OrderMinHash API
The OrderMinHash class provides functionality for sketching sequences and computing similarities or distances between them. This class is particularly suited for biological sequence analysis.
C++ Interface
-
OrderMinHash()
Constructs an OrderMinHash object with default parameters.
-
void buildSketch(char *seqNew)
Builds the OrderMinHash sketch. If seqNew is NULL, the sketch is rebuilt using the existing data. This is useful when parameters are changed, and a new sketch needs to be created.
- Parameters:
seqNew (char**): A pointer to the sequence for sketching. If NULL, rebuilds the sketch with existing data.
-
double similarity(OrderMinHash &omh2)
Computes the similarity between two OrderMinHash sketches. This is a proxy for edit distance and does not calculate Jaccard similarity.
- Parameters:
omh2 (OrderMinHash&): The other OrderMinHash object to compare.
- Returns:
double: The similarity score.
-
double distance(OrderMinHash &omh2)
Computes the distance between two OrderMinHash sketches. The distance is defined as (1.0 - text{similarity}).
- Parameters:
omh2 (OrderMinHash&): The other OrderMinHash object to compare.
- Returns:
double: The distance score.
-
void setK(int k)
Sets the k-mer size parameter. Default is 21.
- Parameters:
k (int): The k-mer size.
-
void setL(int l)
Sets the l parameter, typically between 2 and 5. Default is 2.
- Parameters:
l (int): The l parameter value.
-
void setM(int m)
Sets the m parameter. Default is 500.
- Parameters:
m (int): The m parameter value.
-
void setSeed(uint64_t seedNew)
Sets the seed value for the random generator. Default is 32.
- Parameters:
seedNew (uint64_t): The new seed value.
-
void setReverseComplement(bool isRC)
Specifies whether to deal with reverse complement sequences. Default is false.
- Parameters:
isRC (bool): true to consider reverse complements, false otherwise.
-
int getK()
Returns the k-mer size parameter.
- Returns:
int: The k-mer size.
-
int getL()
Returns the l parameter value.
- Returns:
int: The l parameter value.
-
int getM()
Returns the m parameter value.
- Returns:
int: The m parameter value.
-
uint64_t getSeed()
Returns the random generator seed value.
- Returns:
uint64_t: The seed value.
-
bool isReverseComplement()
Indicates whether reverse complement sequences are considered.
- Returns:
bool: true if reverse complements are considered, false otherwise.
—
Python Interface
- class OrderMinHash
Represents the Python interface for OrderMinHash.
- build_sketch(seqNew: Optional[str])
Builds the OrderMinHash sketch. If seqNew is None, rebuilds the sketch using existing data.
- Parameters:
seqNew (Optional[str]): The sequence to sketch. If None, rebuilds the sketch with existing data.
- similarity(omh2: OrderMinHash) float
Computes the similarity between two OrderMinHash sketches.
- Parameters:
omh2 (OrderMinHash): The other OrderMinHash object to compare.
- Returns:
float: The similarity score.
- distance(omh2: OrderMinHash) float
Computes the distance between two OrderMinHash sketches.
- Parameters:
omh2 (OrderMinHash): The other OrderMinHash object to compare.
- Returns:
float: The distance score.
- set_k(k: int)
Sets the k-mer size parameter.
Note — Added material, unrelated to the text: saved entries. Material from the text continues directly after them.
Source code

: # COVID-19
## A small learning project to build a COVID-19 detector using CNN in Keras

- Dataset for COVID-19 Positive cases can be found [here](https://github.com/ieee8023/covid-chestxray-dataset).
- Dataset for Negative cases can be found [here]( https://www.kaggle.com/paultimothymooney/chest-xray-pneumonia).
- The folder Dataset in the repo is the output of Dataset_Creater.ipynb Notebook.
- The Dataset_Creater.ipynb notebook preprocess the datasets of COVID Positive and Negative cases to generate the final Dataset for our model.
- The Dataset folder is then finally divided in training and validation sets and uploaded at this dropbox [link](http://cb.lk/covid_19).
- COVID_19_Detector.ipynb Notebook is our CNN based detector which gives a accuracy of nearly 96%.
Default is 21.
- Parameters:
k (int): The k-mer size.
- set_l(l: int)
Sets the l parameter, typically between 2 and 5. Default is 2.
- Parameters:
l (int): The l parameter value.
- set_m(m: int)
Sets the m parameter. Default is 500.
- Parameters:
m (int): The m parameter value.
- set_seed(seed: int)
Sets the seed value for the random generator. Default is 32.
- Parameters:
seed (int): The new seed value.
- set_reverse_complement(isRC: bool)
Specifies whether to deal with reverse complement sequences. Default is False.
- Parameters:
isRC (bool): True to consider reverse complements, False otherwise.